* WHAT NEEDS TO BE DONE
Down to the last line below, repeat the entries word for word and drop the pictures.

* RECORDED INFORMATION
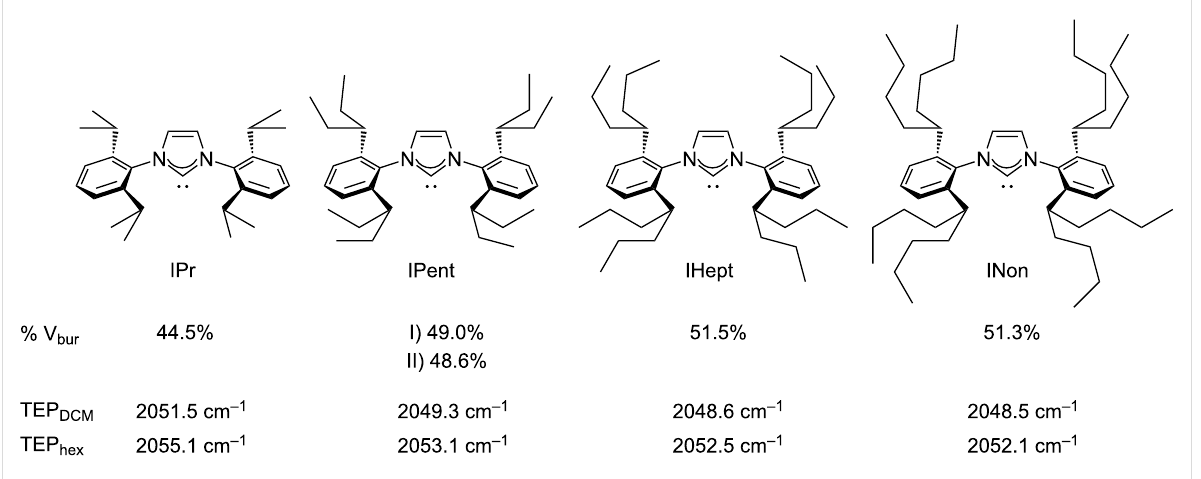
Figure 1: ‘ITent’ family of ligands, including IPr. First row: percentage buried volume (% V bur ) calculated in [Au(ITent)Cl] complexes using the Samb V ca software [42-45]. Second and third row: Tolman Electronic Parameter (TEP) calculated from IR measurements in solution of the [Ni(ITent)CO 3 ] complexes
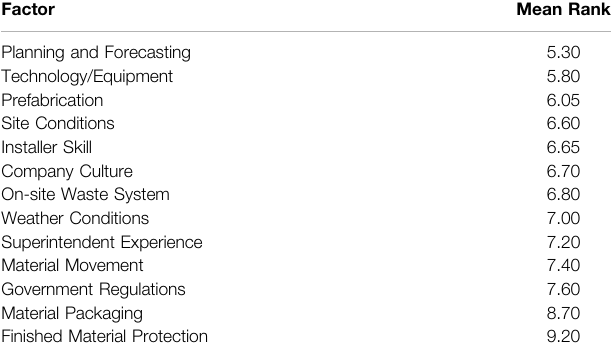
TABLE 9 | Mean ranks of the factors: responses of the participants with a bachelor ’ s or a master ’ s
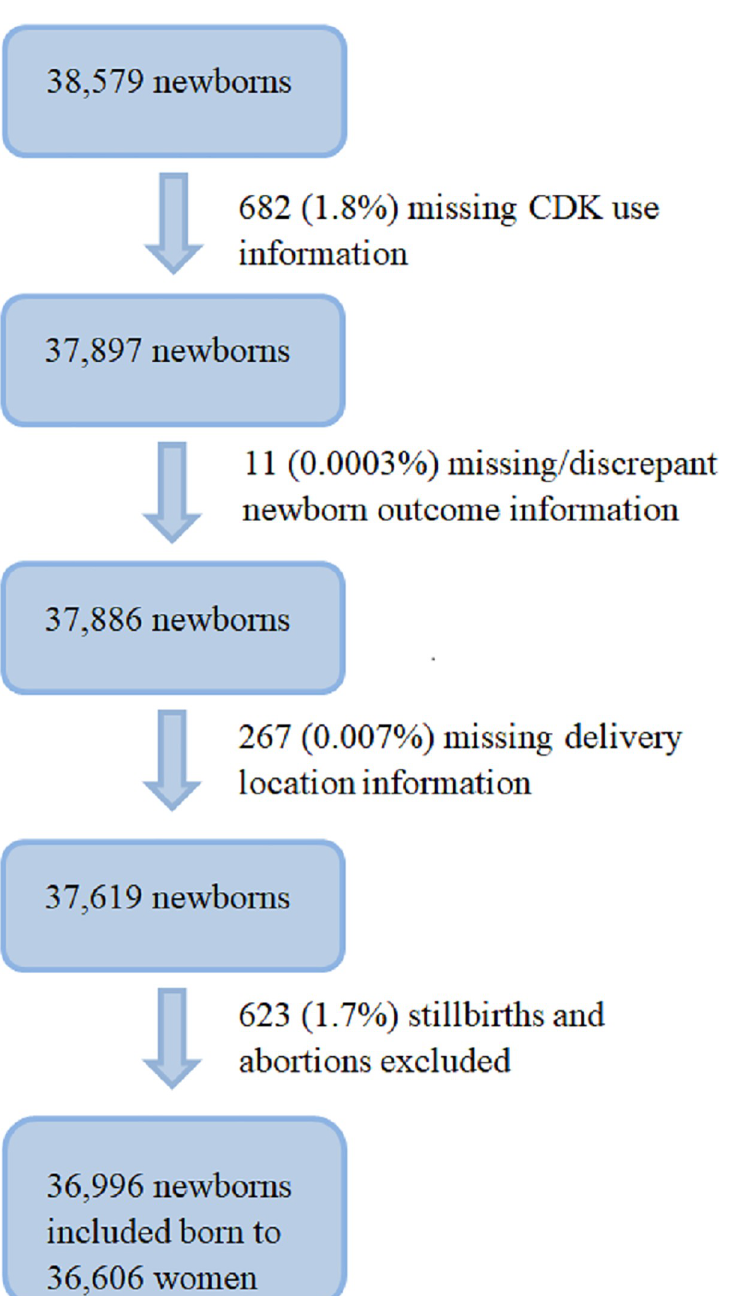
Fig 1. Participant flow chart. CDK, clean delivery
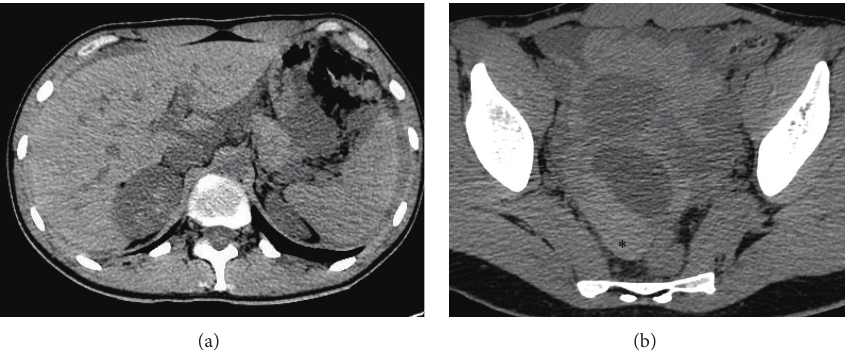
Figure 2: Unenhanced CT axial images (a, b) show diffuse peritoneal effusion in abdomen with different attenuation values that progressively increase from the upper abdomen (a) to the pelvis (b) where it becomes strongly hyperdense (60–65 HU, ∗ ) for the presence of blood component. (b) Low-density cyst is appreciable in the right adnexal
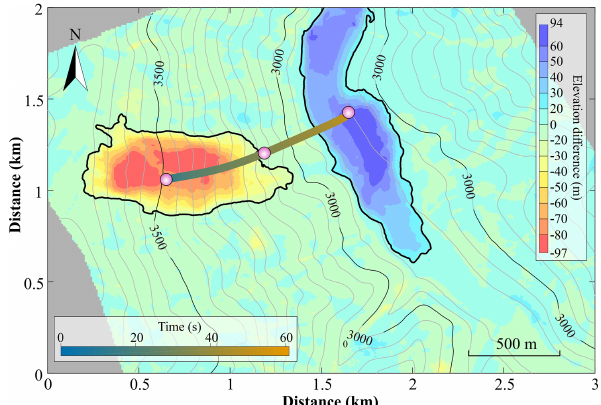
Figure 10. Reconstructed horizontal trajectory of the Baige land- slide from the seismic dynamic inversion. The base map is the eleva- tion difference derived from DEMs, and the reconstructed trajectory is shown by the colored dots and connecting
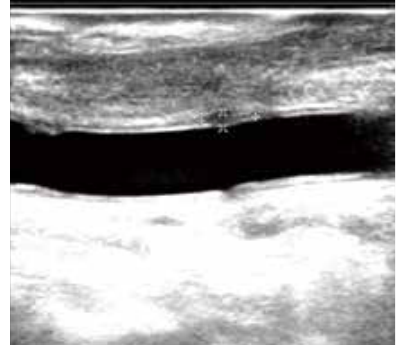
Figure 7 2D structure of the hematoma dissection in the anterior and posterior wall of the left common carotid artery.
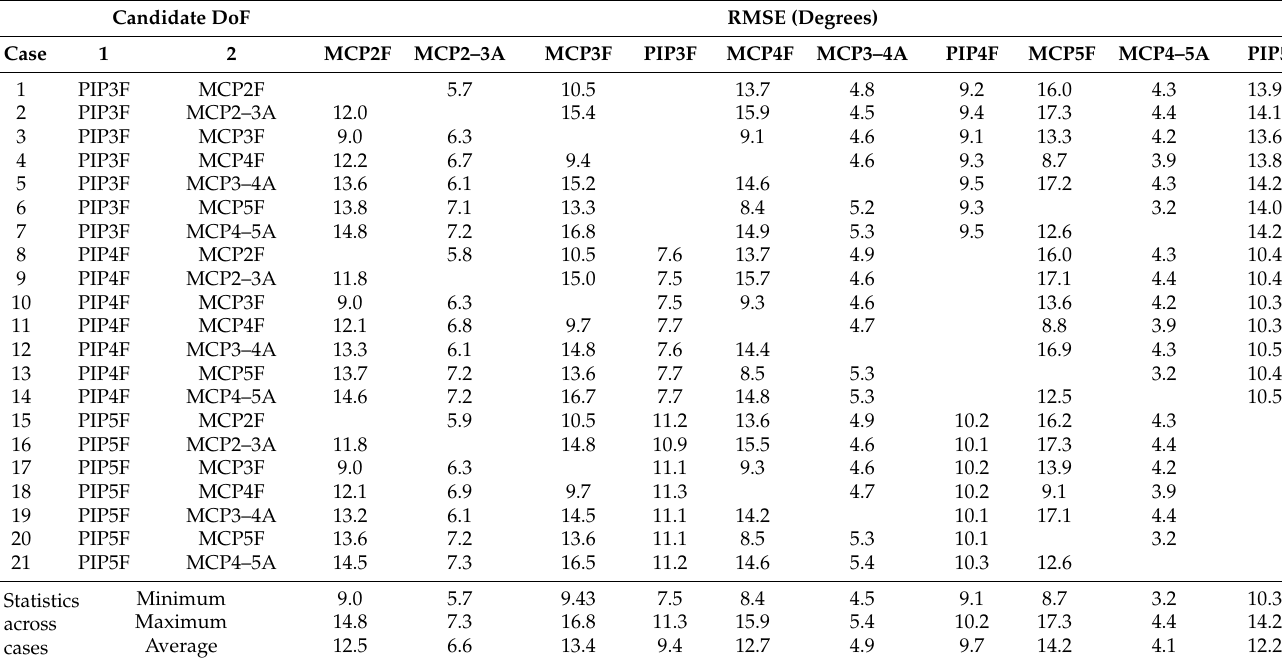
Table 3. RMSE between estimated and recorded joint angles across subjects and actions (for each combination of candidate DoF). 1 to 5 refers to thumb to little fingers. F stands for flexion/extension and A for abduction/adduction movements. Candidate DoF RMSE (Degrees)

* SOLUTION TO THE EXERCISE
Figure 1: ‘ITent’ family of ligands, including IPr. First row: percentage buried volume (% V bur ) calculated in [Au(ITent)Cl] complexes using the Samb V ca software [42-45]. Second and third row: Tolman Electronic Parameter (TEP) calculated from IR measurements in solution of the [Ni(ITent)CO 3 ] complexes
TABLE 9 | Mean ranks of the factors: responses of the participants with a bachelor ’ s or a master ’ s
Fig 1. Participant flow chart. CDK, clean delivery
Figure 2: Unenhanced CT axial images (a, b) show diffuse peritoneal effusion in abdomen with different attenuation values that progressively increase from the upper abdomen (a) to the pelvis (b) where it becomes strongly hyperdense (60–65 HU, ∗ ) for the presence of blood component. (b) Low-density cyst is appreciable in the right adnexal
Figure 10. Reconstructed horizontal trajectory of the Baige land- slide from the seismic dynamic inversion. The base map is the eleva- tion difference derived from DEMs, and the reconstructed trajectory is shown by the colored dots and connecting
Figure 7 2D structure of the hematoma dissection in the anterior and posterior wall of the left common carotid artery.
Table 3. RMSE between estimated and recorded joint angles across subjects and actions (for each combination of candidate DoF). 1 to 5 refers to thumb to little fingers. F stands for flexion/extension and A for abduction/adduction movements. Candidate DoF RMSE (Degrees)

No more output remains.